Early Olmec culture, centered around the San Lorenzo Tenochtitlán site, a simple farming village located on the Rio Chiquito near the coast in southeast Veracruz, had emerged by 1600-1500 BCE.

The earliest evidence for Olmec culture is found at nearby El Manati, a sacrificial bog with artifacts dating to 1600 BCE or earlier.

Sedentary agriculturalists had lived in the area for centuries before San Lorenzo developed into a regional center.

The first Mesoamerican civilization, the Olmec lay many of the foundations for the civilizations that follow.

Among other "firsts,” there is evidence that the Olmec practiced ritual bloodletting and played the Mesoamerican ballgame, hallmarks of nearly every subsequent Mesoamerican society.
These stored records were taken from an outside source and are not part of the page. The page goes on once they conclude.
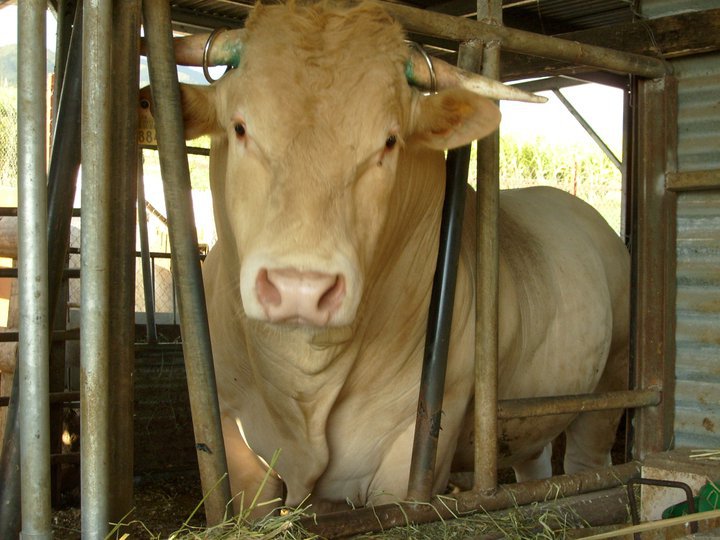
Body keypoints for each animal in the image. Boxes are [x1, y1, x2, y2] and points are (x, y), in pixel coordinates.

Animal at [160, 0, 628, 516]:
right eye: (241, 127)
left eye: (388, 141)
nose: (299, 288)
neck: (305, 376)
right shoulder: (229, 432)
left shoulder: (414, 450)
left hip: (612, 381)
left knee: (589, 460)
The Olmec, whose name means "rubber people" in the Nahuatl language of the Aztecs, are strong candidates for originating the Mesoamerican ballgame so prevalent among later cultures of the region and used for recreational and religious purposes.

A dozen rubber balls dating to 1600 BCE or earlier have been found in El Manatí, an Olmec sacrificial bog ten kilometers (six point two miles) east of San Lorenzo Tenochtitlan.

These balls predate the earliest ballcourt yet discovered at Paso de la Amada, circa 1400 BCE, although there is no certainty that they were used in the ballgame.